══ Extracted text
The Case Study Crypt
Hidden treasures of management experience - hiding in plain sight!
'TARRYMAN MACHINERY' - Solving a key issue
Tarryman Machinery builds special purpose machinery for the plastics moulding industry, and is finding increasing competition and difficult cash flow issues. Founder James Thompson wants his sales people to sell harder the benefits of their products, while son Tony wants to increase gross profit by adding a range of imported over the counter tools from China.
The cash flow problems indicate a serious profit deficiency. That is not always the cause of cash problems, which sometimes reflect poor negotiation, payment and collection practices, but in this case with profits falling, it is almost certainly true. In any event, a company with eighteen staff, thirteen of them in the workshop could expect no less than $2M in sales, and a net profit of $200,000 to $240,000 in a very average performance year. With recent history of $89,000 and $67,000 over two years, the enterprise is in serious trouble.
In many respects, this organisation is displaying all the symptoms of denial and stagnation referred to in the book review for this month.
Cost and the customer
The competitive edge enjoyed by Tarryman in the early days derived from it s use of special purpose machine tools that enable it to make its standardised subassemblies more economically than other in the field. Despite James Thompson's assertions to the contrary, Tarryman was able to be successful because it was a low cost supplier. It did produce good quality products, but this is really a 'hygiene' factor - clients would not have bought from Tarryman unless the quality was good.
There is no doubt clients would have chosen Tarryman back then because they could be sure of getting acceptable quality from Tarryman, and at the most competitive price. Tales of customers being dealt with badly by competitors are almost invariably misleading. They are standard fare for an organisation in denial - one which cannot contemplate that it needs to change, and change radically.
Others in the market have become successful, having started as copy-cats by reverse engineering many of Tarryman's special sub-assemblies. That these competitors remain strong is attested by the continued references to them by customers, and the consistent loss of business to these competitors. We can conclude that customers still demand the benefits of these items based on standard sub-assemblies, but find that others offer a satisfactory source at better prices.
════
══ Dataset extract
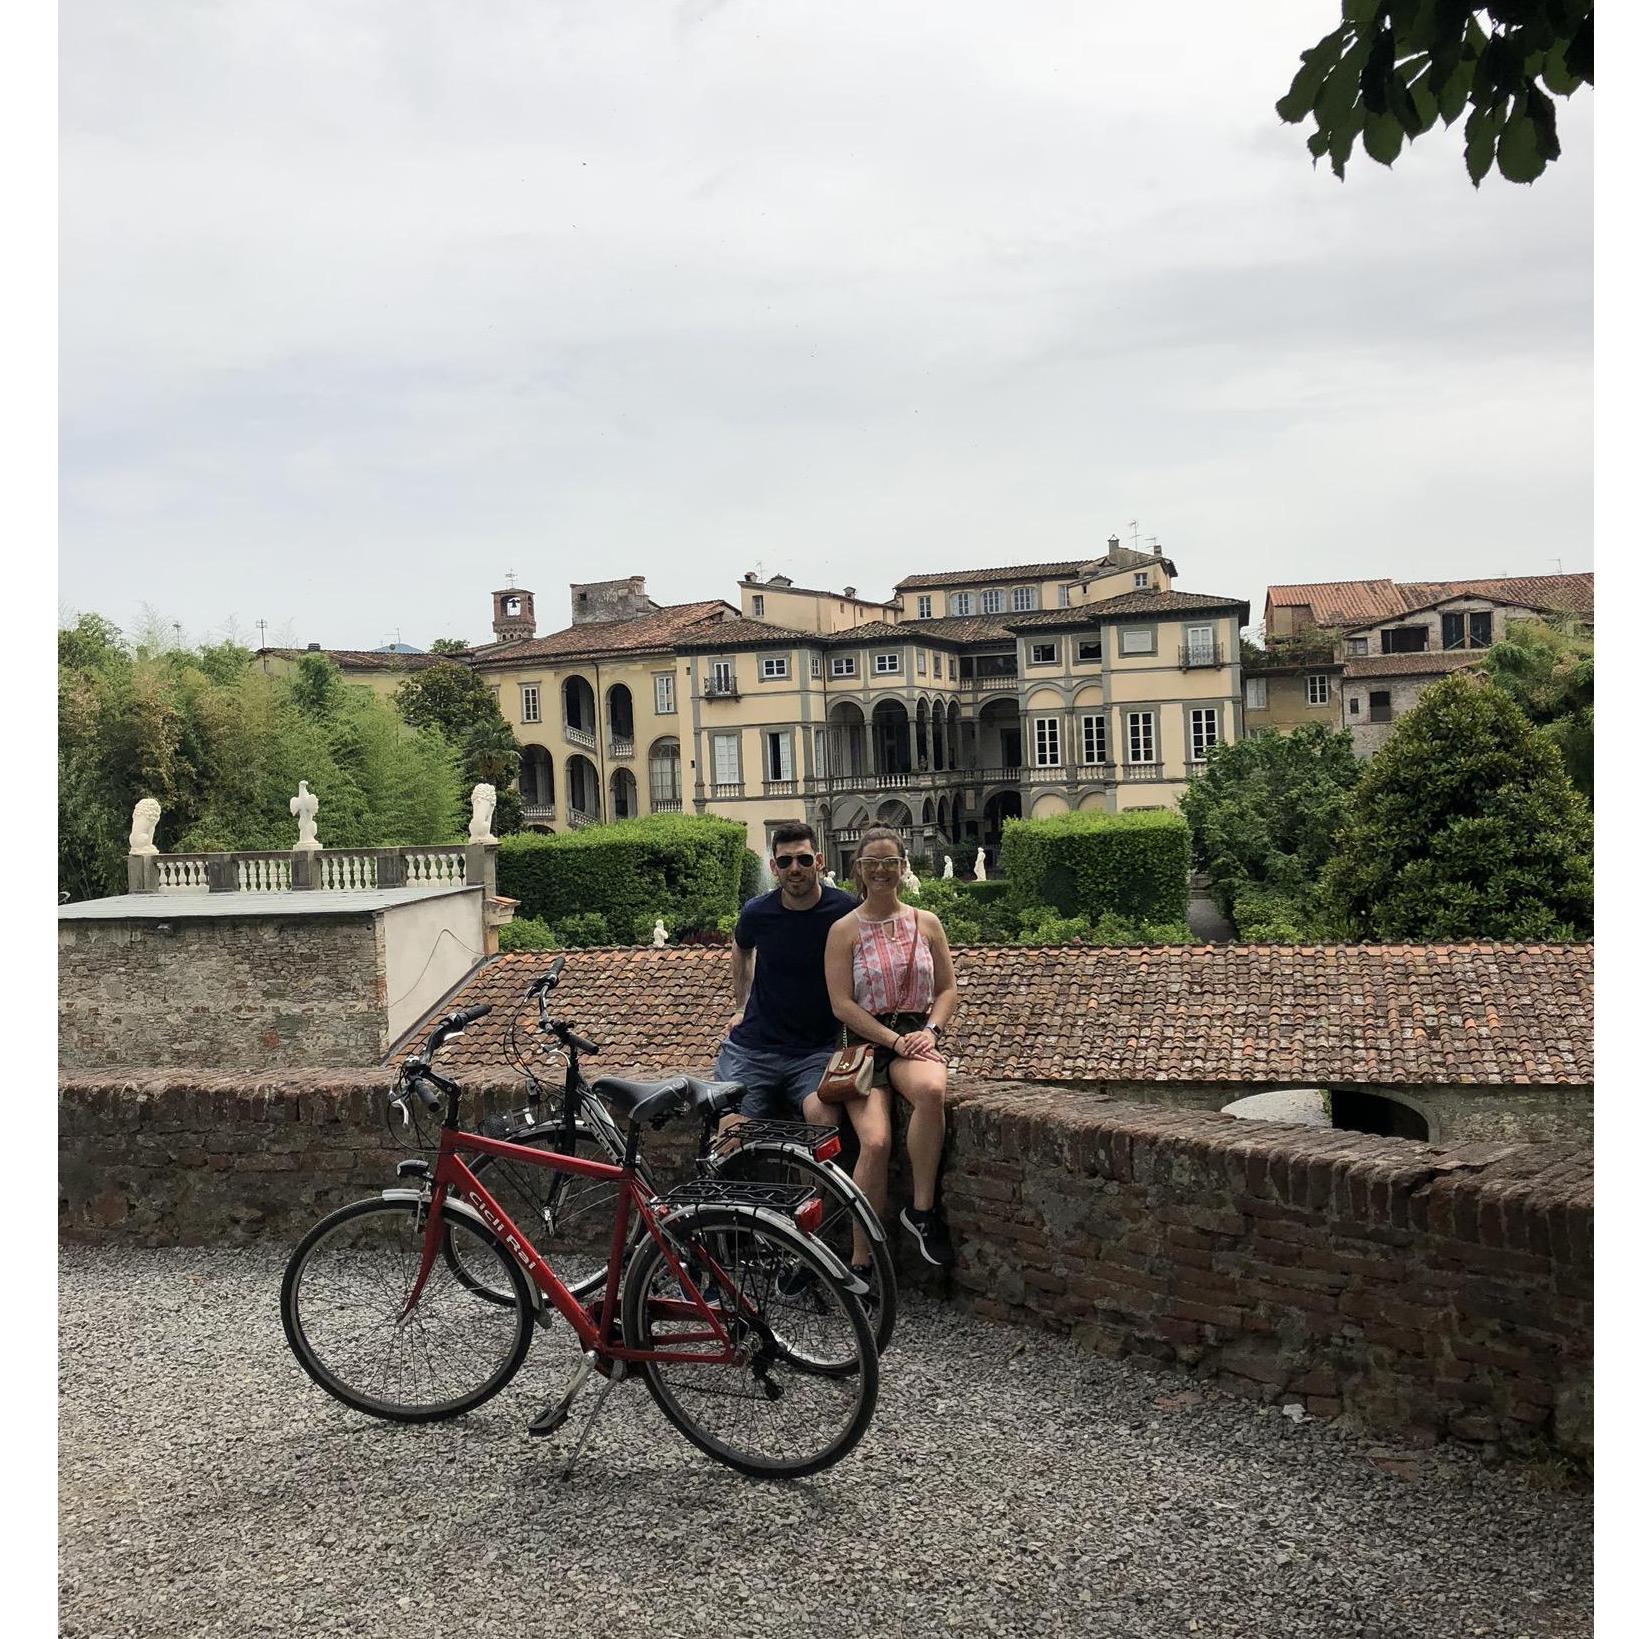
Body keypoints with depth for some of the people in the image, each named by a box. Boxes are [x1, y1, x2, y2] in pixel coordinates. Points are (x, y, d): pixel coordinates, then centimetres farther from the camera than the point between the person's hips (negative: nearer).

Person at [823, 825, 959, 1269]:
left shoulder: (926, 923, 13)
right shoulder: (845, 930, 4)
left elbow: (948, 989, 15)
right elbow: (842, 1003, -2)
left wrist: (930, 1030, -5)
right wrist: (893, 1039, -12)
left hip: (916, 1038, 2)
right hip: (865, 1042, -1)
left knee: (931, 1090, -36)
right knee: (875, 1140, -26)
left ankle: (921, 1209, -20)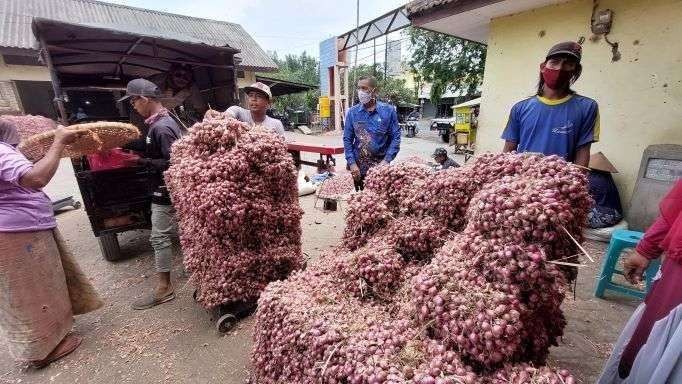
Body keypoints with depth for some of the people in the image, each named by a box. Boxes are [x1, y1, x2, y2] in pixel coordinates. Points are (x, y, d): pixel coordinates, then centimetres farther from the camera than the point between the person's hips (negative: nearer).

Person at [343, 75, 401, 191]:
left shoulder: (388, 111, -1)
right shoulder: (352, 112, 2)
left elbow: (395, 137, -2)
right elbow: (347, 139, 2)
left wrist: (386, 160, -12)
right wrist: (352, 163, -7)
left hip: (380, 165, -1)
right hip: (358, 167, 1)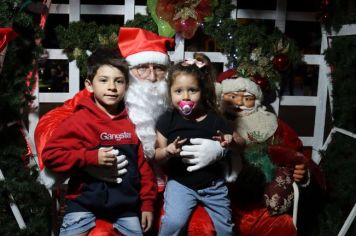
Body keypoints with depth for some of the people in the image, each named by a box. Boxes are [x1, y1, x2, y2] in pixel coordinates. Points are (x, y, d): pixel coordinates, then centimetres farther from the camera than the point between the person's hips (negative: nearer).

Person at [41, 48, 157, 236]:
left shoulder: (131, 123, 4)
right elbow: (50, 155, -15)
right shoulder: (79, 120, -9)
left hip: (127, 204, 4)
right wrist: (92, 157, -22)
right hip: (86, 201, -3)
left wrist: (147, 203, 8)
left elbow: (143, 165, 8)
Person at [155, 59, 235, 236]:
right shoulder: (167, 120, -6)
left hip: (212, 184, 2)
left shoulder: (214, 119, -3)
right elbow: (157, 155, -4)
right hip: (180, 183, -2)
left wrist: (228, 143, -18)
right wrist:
════
■ **Tasks to complete**:
[1] Update the Tarryman Machinery case study text, starting at "The cash flow" and ending at "for this month.", so that "stagnation" is replaced with "decline".
[2] According to the Tarryman Machinery case study, why is the company in serious trouble?

■ **Answers**:
[1]
The cash flow problems indicate a serious profit deficiency. That is not always the cause of cash problems, which sometimes reflect poor negotiation, payment and collection practices, but in this case with profits falling, it is almost certainly true. In any event, a company with eighteen staff, thirteen of them in the workshop could expect no less than $2M in sales, and a net profit of $200,000 to $240,000 in a very average performance year. With recent history of $89,000 and $67,000 over two years, the enterprise is in serious trouble.
In many respects, this organisation is displaying all the symptoms of denial and decline referred to in the book review for this month.

[2] A company with eighteen staff could expect a net profit of $200,000 to $240,000 even in a very average year. Tarryman's profits over the last two years were only $89,000 and $67,000.